The problem is that’s exactly the attention-to-detail stuff Smart was supposed to improve. As frustrating as it was seeing Richt’s teams piddle around against lesser foes, it never came close to losing a game to an FCS school. Georgia fans—certainly those who wanted Richt out—have been telling everyone Smart will have the team ready to handle anything and the “little things” will no longer be an issue.

That attention-to-deal improvement could be proven true over time, but last week we saw a head coach that looked just as green as his young freshman QB. The decision to pull Eason late in the game in favor of Greyson Lambert makes little sense to me unless the coaches don’t trust Eason. That’s the only sensible explanation.

Of course that wasn’t Smart’s explanation.

“The decision to go with Greyson was more of a change-up,” Smart said. “Go with him, let him go in there and show a little confidence in him with the four-minute offense and be able to shift and motion some people and hopefully run the ball and get some run game going and let him execute the flow of the offense.”

The last part of the statement has some truth to it. The motion and flex stuff Georgia likes to use is a bit headier than what offensive coordinator Jim Chaney did with Eason. But that first part? That’s total spin room BS.

Smart didn’t trust Eason to run the offense and get out of the game with a win. It’s that simple. Lambert hadn’t played all game and immediately after an Eason interception is put in with the team nursing a lead. Yet it was all about getting Lambert some confidence? Not sure how dumb Smart thinks we are, but we’re not that dumb.

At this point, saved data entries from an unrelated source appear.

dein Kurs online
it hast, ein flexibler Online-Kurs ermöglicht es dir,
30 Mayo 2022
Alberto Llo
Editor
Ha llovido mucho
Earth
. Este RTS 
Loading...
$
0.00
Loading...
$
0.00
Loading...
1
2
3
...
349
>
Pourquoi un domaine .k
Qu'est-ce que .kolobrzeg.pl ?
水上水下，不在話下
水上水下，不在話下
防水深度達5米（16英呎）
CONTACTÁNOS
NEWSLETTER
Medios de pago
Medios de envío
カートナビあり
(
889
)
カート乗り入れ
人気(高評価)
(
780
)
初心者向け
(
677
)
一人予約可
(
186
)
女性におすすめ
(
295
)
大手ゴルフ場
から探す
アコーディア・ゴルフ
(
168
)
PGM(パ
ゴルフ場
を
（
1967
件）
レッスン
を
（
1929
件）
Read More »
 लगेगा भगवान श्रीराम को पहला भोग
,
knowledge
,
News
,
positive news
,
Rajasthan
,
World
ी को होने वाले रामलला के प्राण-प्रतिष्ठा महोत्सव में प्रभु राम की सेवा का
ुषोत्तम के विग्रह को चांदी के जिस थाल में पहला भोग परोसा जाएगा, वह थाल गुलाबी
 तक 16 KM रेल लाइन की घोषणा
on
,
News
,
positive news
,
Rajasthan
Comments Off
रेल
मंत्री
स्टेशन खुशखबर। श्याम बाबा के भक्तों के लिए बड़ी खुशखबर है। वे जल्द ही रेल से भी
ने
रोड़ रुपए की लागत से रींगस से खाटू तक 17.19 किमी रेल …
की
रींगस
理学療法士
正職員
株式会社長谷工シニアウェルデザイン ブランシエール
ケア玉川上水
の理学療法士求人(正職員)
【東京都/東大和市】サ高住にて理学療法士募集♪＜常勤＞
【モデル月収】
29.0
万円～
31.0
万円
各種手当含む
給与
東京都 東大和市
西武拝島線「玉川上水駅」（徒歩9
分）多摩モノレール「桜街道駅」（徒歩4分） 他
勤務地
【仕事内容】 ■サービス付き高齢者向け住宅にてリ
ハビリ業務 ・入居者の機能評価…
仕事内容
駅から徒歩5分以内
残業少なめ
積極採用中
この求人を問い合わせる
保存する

Smart is going to have to trust Eason more than he showed last week for Georgia to contend for the SEC East. To do that, Smart is going to need to put Eason in better situations where he can earn Smart’s trust. Running the ball 68% of the time quickly becomes predictable. Teams with far more talent will be able to do what Nicholls State did last week.

I’m having a serious case of deja-vu as I remember making similar statements about Georgia’s offense a year ago. Teams will see UGA wants to go big and physical with three TE sets, but if you don’t pass out of those sets to soften teams up you’ll see a lot of 8- and 9-man fronts. Georgia needs to make teams defend the entire field. Right now it’s not doing that, and the meat of the schedule is nearly upon us.

The good news is Georgia has two weapons on the outside in Terry Godwin and Isaiah McKenzie who should be able to open things up for its running game. The bad news is both are tiny and can’t hold a block. This is the dilemma for Chaney and Smart. Do they try and force UGA into the physical brand of ball they prefer, or do they tailor the team to the talents on hand?

The answer, of course, is obvious. Great coaching adapts to the roster while going out and getting what it wants via recruiting. This season will be an interesting test for Smart. He’s not had to choose varying styles of play for almost a decade as Alabama always had what it wanted. Now, in his first head gig, Smart has to choose between going full bore into the power game he seems to want, or making “sacrifices” that better fit the scheme.

Many-a-promising coach has fallen victim to stubborn pride. Will Smart do likewise, or will he adapt? Time will tell.